Community Cash Stores, 238 NLRB 265 (1978): Addressed when a manager acts as an agent of an employer, requiring employees could reasonably believe the manager was speaking for management.
ExxonMobil v. NLRB, 23-60495, (5th Circuit)
ExxonMobil Technology and Engineering Company petitioned for review of a National Labor Relations Board (NLRB) order finding the company liable for unfair labor practices. The NLRB cross-petitioned for enforcement of its order. The central issues revolved around Exxon's conduct during collective bargaining agreement (CBA) negotiations with the Independent Laboratory Employees Union (the "Union") regarding personal time off (PTO) policies and paid parental leave (PPTO).
The NLRB initially dismissed the Union's complaint in 2020, but it vacated this decision in 2022 due to a conflict of interest involving then-Board Member Emanuel. A new Board panel then affirmed an administrative law judge's (ALJ) findings that Exxon had violated the National Labor Relations Act by refusing to bargain in good faith on the supervisor PTO review issue, refusing to bargain on the issue in retaliation for the Union’s past grievances, and suggesting employees would receive PPTO in exchange for decertifying the Union.
Exxon challenged the NLRB's authority to vacate the initial decision and the substantive findings. The Fifth Circuit found the NLRB's vacatur did not constitute an abuse of discretion. It determined that the NLRB possessed the statutory authority to reconsider its decisions and that the delay in vacating the initial decision was reasonable given the circumstances.
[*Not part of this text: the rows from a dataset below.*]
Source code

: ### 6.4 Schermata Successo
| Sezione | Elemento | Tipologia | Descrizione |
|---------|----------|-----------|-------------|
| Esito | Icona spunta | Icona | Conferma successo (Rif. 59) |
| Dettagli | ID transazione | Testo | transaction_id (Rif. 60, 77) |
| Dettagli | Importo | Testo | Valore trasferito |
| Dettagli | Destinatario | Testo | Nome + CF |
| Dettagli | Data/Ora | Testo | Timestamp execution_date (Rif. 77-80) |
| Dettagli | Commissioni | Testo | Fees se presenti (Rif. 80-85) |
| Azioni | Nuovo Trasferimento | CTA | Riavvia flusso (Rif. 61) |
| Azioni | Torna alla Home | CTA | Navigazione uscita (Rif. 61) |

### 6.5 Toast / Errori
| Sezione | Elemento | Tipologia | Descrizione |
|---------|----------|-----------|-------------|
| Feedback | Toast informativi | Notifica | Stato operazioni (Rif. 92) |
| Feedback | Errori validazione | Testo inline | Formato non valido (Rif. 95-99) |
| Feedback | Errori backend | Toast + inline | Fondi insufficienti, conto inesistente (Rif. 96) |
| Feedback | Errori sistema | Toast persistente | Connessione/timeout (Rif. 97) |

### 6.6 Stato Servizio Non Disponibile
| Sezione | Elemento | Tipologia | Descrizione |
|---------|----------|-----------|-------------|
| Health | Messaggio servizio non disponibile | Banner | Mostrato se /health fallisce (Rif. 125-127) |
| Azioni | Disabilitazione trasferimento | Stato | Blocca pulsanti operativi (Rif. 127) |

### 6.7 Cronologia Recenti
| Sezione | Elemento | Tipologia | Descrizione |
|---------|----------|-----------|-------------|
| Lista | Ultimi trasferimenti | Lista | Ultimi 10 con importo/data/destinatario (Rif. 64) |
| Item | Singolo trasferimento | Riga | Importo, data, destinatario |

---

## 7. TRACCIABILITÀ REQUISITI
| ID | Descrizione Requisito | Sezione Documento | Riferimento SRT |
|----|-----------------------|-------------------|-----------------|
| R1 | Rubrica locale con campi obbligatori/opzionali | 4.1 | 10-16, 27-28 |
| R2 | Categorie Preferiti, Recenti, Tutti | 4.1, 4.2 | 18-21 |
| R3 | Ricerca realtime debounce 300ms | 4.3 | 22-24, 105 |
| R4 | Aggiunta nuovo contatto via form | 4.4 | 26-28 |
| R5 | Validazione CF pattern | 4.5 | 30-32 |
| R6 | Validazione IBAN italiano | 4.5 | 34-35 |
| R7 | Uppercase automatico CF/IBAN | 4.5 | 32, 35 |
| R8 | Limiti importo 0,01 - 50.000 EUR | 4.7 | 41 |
Furthermore, the court rejected Exxon's argument that Member Emanuel's participation was harmless, citing the need to maintain public confidence in the integrity of the NLRB's process.
Regarding the substantive findings, the court held that substantial evidence supported the NLRB's conclusions that Exxon refused to bargain in good faith on the supervisor PTO review issue and retaliated against the Union for past grievances. The court also upheld the finding that Exxon unlawfully suggested employees would be better off without Union representation regarding PPTO. The Fifth Circuit deferred to the NLRB's interpretation of the evidence and reasonable inferences drawn therefrom.
The Fifth Circuit denied Exxon's petition for review and granted the NLRB's cross-petition for enforcement.
Significant Cases Cited
Universal Camera Corp. v. NLRB, 340 U.S. 474 (1951): Established that a court reviewing an NLRB decision cannot displace the Board's choice between two fairly conflicting views of the evidence, even if the court could have made a different choice de novo.
Parklane Hosiery Co. v. Shore, 439 U.S. 322 (1979): Defined res judicata as being implicated when a second, later suit involves the same parties and causes of action as a first, final suit.
Williams v. Pennsylvania, 579 U.S. 1 (2016): Concluded that a judge's participation in a case where their impartiality might reasonably be questioned constitutes structural error, even if the judge did not cast a deciding vote.
In re NLRB, 304 U.S. 486 (1938): Addressed that Section 10(d) affords the Board an opportunity to correct errors in a court to consider new evidence which would render the order inadequate or unjust.